Collected data:
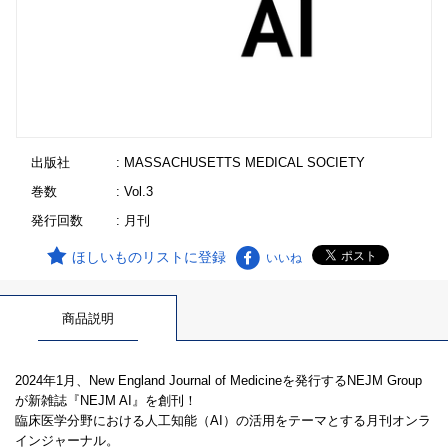
出版社
: MASSACHUSETTS MEDICAL SOCIETY
巻数
: Vol.3
発行回数
: 月刊
ほしいものリストに登録
いいね
商品説明
2024年1月、New England Journal of Medicineを発行するNEJM Group
が新雑誌『NEJM AI』を創刊！
臨床医学分野における人工知能（AI）の活用をテーマとする月刊オンラ
インジャーナル。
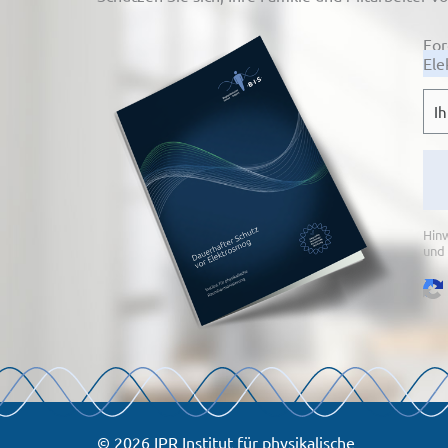
For
Ele
E-
Mai
Hinw
und 
© 2026 IPR Institut für physikalische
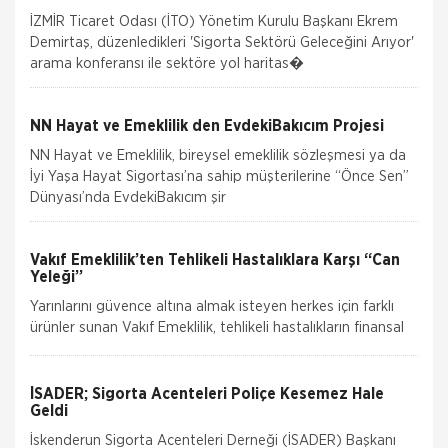
İZMİR Ticaret Odası (İTO) Yönetim Kurulu Başkanı Ekrem
Demirtaş, düzenledikleri 'Sigorta Sektörü Geleceğini Arıyor'
arama konferansı ile sektöre yol haritas�
NN Hayat ve Emeklilik den EvdekiBakıcım Projesi
NN Hayat ve Emeklilik, bireysel emeklilik sözleşmesi ya da
İyi Yaşa Hayat Sigortası’na sahip müşterilerine “Önce Sen”
Dünyası’nda EvdekiBakıcım şir
Vakıf Emeklilik’ten Tehlikeli Hastalıklara Karşı “Can
Yeleği”
Yarınlarını güvence altına almak isteyen herkes için farklı
ürünler sunan Vakıf Emeklilik, tehlikeli hastalıkların finansal
güçlüklerini, “Can Yele
İSADER; Sigorta Acenteleri Poliçe Kesemez Hale
Geldi
İskenderun Sigorta Acenteleri Derneği (İSADER) Başkanı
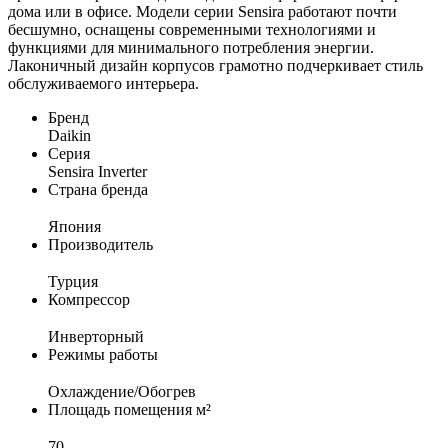
дома или в офисе. Модели серии Sensira работают почти
бесшумно, оснащены современными технологиями и
функциями для минимального потребления энергии.
Лаконичный дизайн корпусов грамотно подчеркивает стиль
обслуживаемого интерьера.
Бренд
Daikin
Серия
Sensira Inverter
Страна бренда
Япония
Производитель
Турция
Компрессор
Инверторный
Режимы работы
Охлаждение/Обогрев
Площадь помещения м²
70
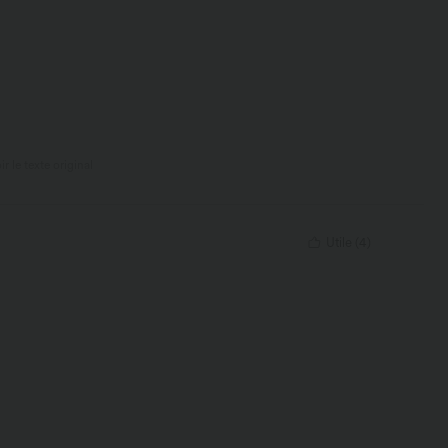
ir le texte original
Utile
(
4
)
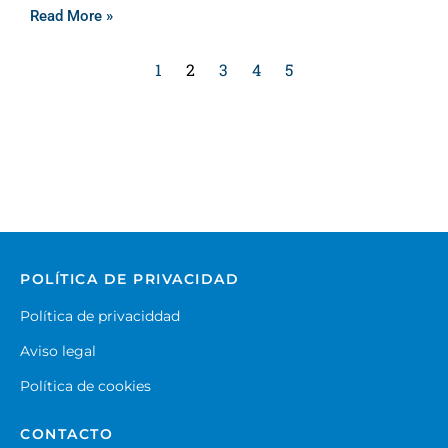
Read More »
1
2
3
4
5
POLÍTICA DE PRIVACIDAD
Política de privaciddad
Aviso legal
Política de cookies
CONTACTO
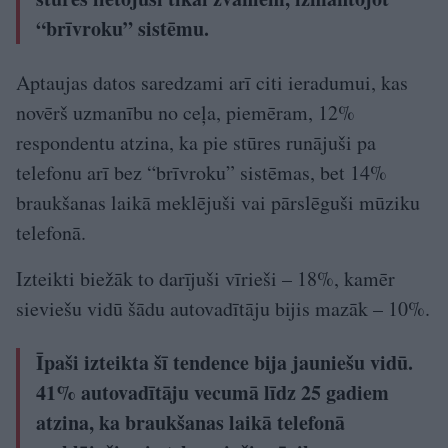
“brīvroku” sistēmu.
Aptaujas datos saredzami arī citi ieradumui, kas
novērš uzmanību no ceļa, piemēram, 12%
respondentu atzina, ka pie stūres runājuši pa
telefonu arī bez “brīvroku” sistēmas, bet 14%
braukšanas laikā meklējuši vai pārslēguši mūziku
telefonā.
Izteikti biežāk to darījuši vīrieši – 18%, kamēr
sieviešu vidū šādu autovadītāju bijis mazāk – 10%.
Īpaši izteikta šī tendence bija jauniešu vidū.
41% autovadītāju vecumā līdz 25 gadiem
atzina, ka braukšanas laikā telefonā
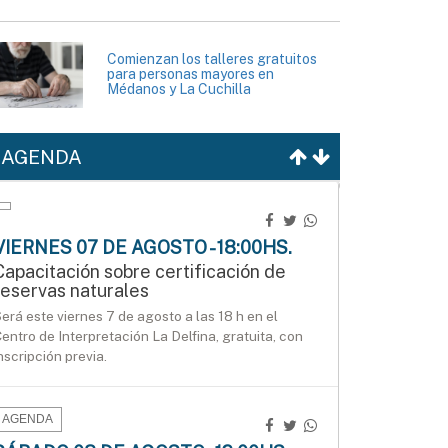
Comienzan los talleres gratuitos
para personas mayores en
Médanos y La Cuchilla
AGENDA
VIERNES 07 DE AGOSTO - 18:00HS.
Capacitación sobre certificación de
reservas naturales
erá este viernes 7 de agosto a las 18 h en el
entro de Interpretación La Delfina, gratuita, con
nscripción previa.
AGENDA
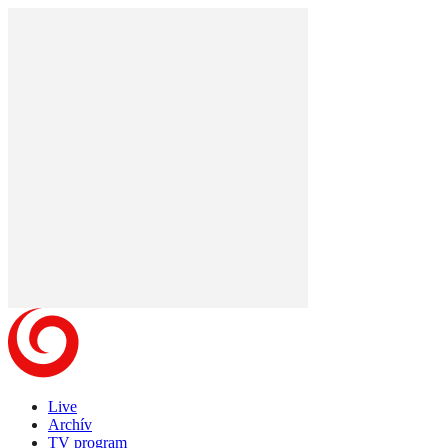
Live
Archív
TV program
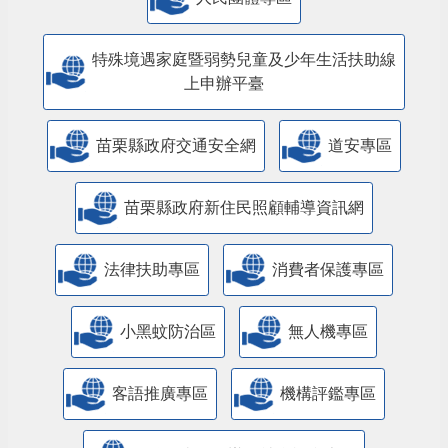
特殊境遇家庭暨弱勢兒童及少年生活扶助線
上申辦平臺
苗栗縣政府交通安全網
道安專區
苗栗縣政府新住民照顧輔導資訊網
法律扶助專區
消費者保護專區
小黑蚊防治區
無人機專區
客語推廣專區
機構評鑑專區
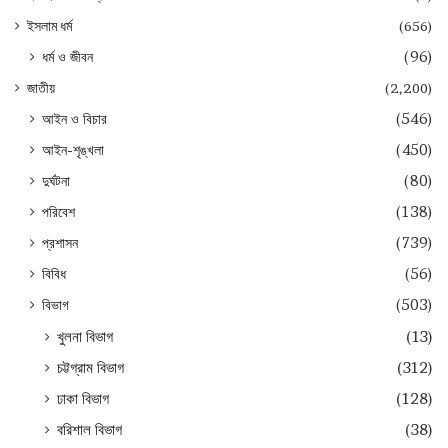
ইসলাম ধর্ম
(656)
ধর্ম ও জীবন
(96)
জাতীয়
(2,200)
আইন ও বিচার
(546)
আইন-শৃঙ্খলা
(450)
দুর্ঘটনা
(80)
পরিবেশ
(138)
প্রশাসন
(739)
বিবিধ
(56)
বিভাগ
(503)
খুলনা বিভাগ
(13)
চট্টগ্রাম বিভাগ
(312)
ঢাকা বিভাগ
(128)
বরিশাল বিভাগ
(38)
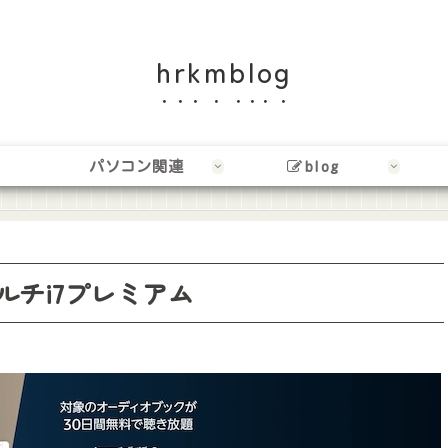
hrkmblog
パソコン関連
blog
マルチi7プレミアム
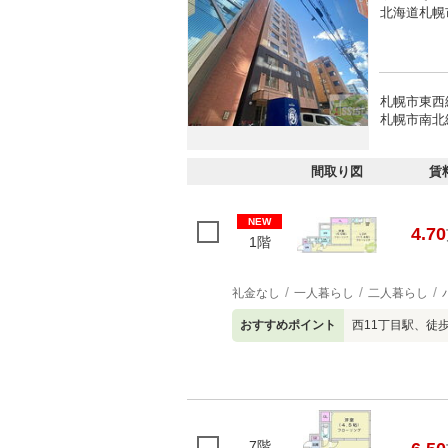
北海道札幌
札幌市東西
札幌市南北線
間取り図
賃
NEW
4.70
1階
礼金なし
一人暮らし
二人暮らし
おすすめポイント
西11丁目駅、徒
7階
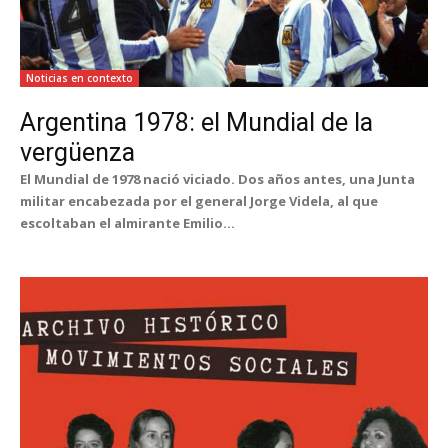
Noticias en contexto
Argentina 1978: el Mundial de la
vergüenza
El Mundial de 1978 nació viciado. Dos años antes, una Junta
militar encabezada por el general Jorge Videla, al que
escoltaban el almirante Emilio...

# What the exercise asks
A faithful, word-for-word copy of the records above, pictures left out, is the answer.

# Exercise solution
出版社
: MASSACHUSETTS MEDICAL SOCIETY
巻数
: Vol.3
発行回数
: 月刊
ほしいものリストに登録
いいね
商品説明
2024年1月、New England Journal of Medicineを発行するNEJM Group
が新雑誌『NEJM AI』を創刊！
臨床医学分野における人工知能（AI）の活用をテーマとする月刊オンラ
インジャーナル。
For
Ele
E-
Mai
Hinw
und 
© 2026 IPR Institut für physikalische
İZMİR Ticaret Odası (İTO) Yönetim Kurulu Başkanı Ekrem
Demirtaş, düzenledikleri 'Sigorta Sektörü Geleceğini Arıyor'
arama konferansı ile sektöre yol haritas�
NN Hayat ve Emeklilik den EvdekiBakıcım Projesi
NN Hayat ve Emeklilik, bireysel emeklilik sözleşmesi ya da
İyi Yaşa Hayat Sigortası’na sahip müşterilerine “Önce Sen”
Dünyası’nda EvdekiBakıcım şir
Vakıf Emeklilik’ten Tehlikeli Hastalıklara Karşı “Can
Yeleği”
Yarınlarını güvence altına almak isteyen herkes için farklı
ürünler sunan Vakıf Emeklilik, tehlikeli hastalıkların finansal
güçlüklerini, “Can Yele
İSADER; Sigorta Acenteleri Poliçe Kesemez Hale
Geldi
İskenderun Sigorta Acenteleri Derneği (İSADER) Başkanı
дома или в офисе. Модели серии Sensira работают почти
бесшумно, оснащены современными технологиями и
функциями для минимального потребления энергии.
Лаконичный дизайн корпусов грамотно подчеркивает стиль
обслуживаемого интерьера.
Бренд
Daikin
Серия
Sensira Inverter
Страна бренда
Япония
Производитель
Турция
Компрессор
Инверторный
Режимы работы
Охлаждение/Обогрев
Площадь помещения м²
70
ir le texte original
Utile
(
4
)
Read More »
1
2
3
4
5
POLÍTICA DE PRIVACIDAD
Política de privaciddad
Aviso legal
Política de cookies
CONTACTO
“brīvroku” sistēmu.
Aptaujas datos saredzami arī citi ieradumui, kas
novērš uzmanību no ceļa, piemēram, 12%
respondentu atzina, ka pie stūres runājuši pa
telefonu arī bez “brīvroku” sistēmas, bet 14%
braukšanas laikā meklējuši vai pārslēguši mūziku
telefonā.
Izteikti biežāk to darījuši vīrieši – 18%, kamēr
sieviešu vidū šādu autovadītāju bijis mazāk – 10%.
Īpaši izteikta šī tendence bija jauniešu vidū.
41% autovadītāju vecumā līdz 25 gadiem
atzina, ka braukšanas laikā telefonā
Comienzan los talleres gratuitos
para personas mayores en
Médanos y La Cuchilla
AGENDA
VIERNES 07 DE AGOSTO - 18:00HS.
Capacitación sobre certificación de
reservas naturales
erá este viernes 7 de agosto a las 18 h en el
entro de Interpretación La Delfina, gratuita, con
nscripción previa.
AGENDA
Live
Archív
TV program
特殊境遇家庭暨弱勢兒童及少年生活扶助線
上申辦平臺
苗栗縣政府交通安全網
道安專區
苗栗縣政府新住民照顧輔導資訊網
法律扶助專區
消費者保護專區
小黑蚊防治區
無人機專區
客語推廣專區
機構評鑑專區
ইসলাম ধর্ম
(656)
ধর্ম ও জীবন
(96)
জাতীয়
(2,200)
আইন ও বিচার
(546)
আইন-শৃঙ্খলা
(450)
দুর্ঘটনা
(80)
পরিবেশ
(138)
প্রশাসন
(739)
বিবিধ
(56)
বিভাগ
(503)
খুলনা বিভাগ
(13)
চট্টগ্রাম বিভাগ
(312)
ঢাকা বিভাগ
(128)
বরিশাল বিভাগ
(38)
hrkmblog
パソコン関連
blog
マルチi7プレミアム
北海道札幌
札幌市東西
札幌市南北線
間取り図
賃
NEW
4.70
1階
礼金なし
一人暮らし
二人暮らし
おすすめポイント
西11丁目駅、徒
7階
Noticias en contexto
Argentina 1978: el Mundial de la
vergüenza
El Mundial de 1978 nació viciado. Dos años antes, una Junta
militar encabezada por el general Jorge Videla, al que
escoltaban el almirante Emilio...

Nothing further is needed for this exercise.